[[ STUDY TEXT open ]]

This month, we’re heading outdoors with the best drinks for the backyard, beach, and beyond. In Take It Outside, we’re exploring our favorite local spots and far-flung destinations that make summer the ultimate season for elevated drinking.
Design is everywhere and beverage lovers are no stranger to its impact. Some of our favorite drinks hold a special place in our hearts for being notoriously ugly, while others have become a monument for alcohol packaging, but quite frankly taste mediocre at best. However, with new brands that redefine creativity and are flying onto the radar of design and drinks lovers alike through targeted ads and our explore pages, we’re learning we don’t have to compromise taste for looks.
Whether we like it or not, social media has become a vital part of sharing new brands and products with one another. Through TikTok and Instagram, drinkers are able to easily keep up with the current trends through a tag, like, and DM. Since we unfortunately have yet to discover technology that allows us to taste through our screens (I have high hopes for the iPhone 13), beverage brands are presented with the ultimate challenge: to catch the eye of a scroller before they keep swiping.
These beautiful brands extend across categories ranging from aperitifs such as Haus to botanical hard seltzers from Amass, to non-alcoholic mixers and spritzes from new producers like Ghia. We found that our favorites sufficed on their own or could also flourish with another liquid friend. The design trends were even more varied: minimalist to maximalist, retro to modern, muted to bright; but one thing is for sure — each one caught our eyes as much as our palates.
Of course, just because a drink looks cute, doesn’t mean it tastes cute. That’s why we’ve curated this list of delicious bottles and cans for anyone looking to deck out their bar cart, to buy a gift for their designer friends, or to be the star of the picnic.

[[ STUDY TEXT closed ]]
[[ THE DATA open ]]

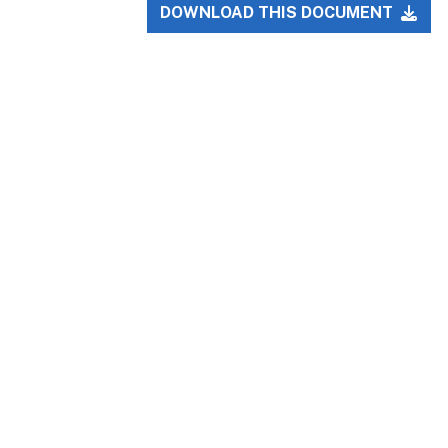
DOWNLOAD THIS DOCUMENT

[[ THE DATA closed ]]
[[ THE DATA open ]]

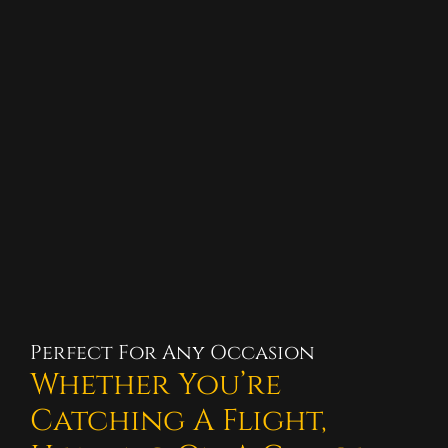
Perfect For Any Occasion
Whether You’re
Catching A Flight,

[[ THE DATA closed ]]

**WORK INSTRUCTION A**
Rewrite the text on well-designed drinks starting at "This month, we’re" and ending at "for elevated drinking.", with "backyard" changed to "patio".
**WORK INSTRUCTION B**
In the text on well-designed drinks, which brand is named as an example of an aperitif?

**REPLY A**
This month, we’re heading outdoors with the best drinks for the patio, beach, and beyond. In Take It Outside, we’re exploring our favorite local spots and far-flung destinations that make summer the ultimate season for elevated drinking.

**REPLY B**
Haus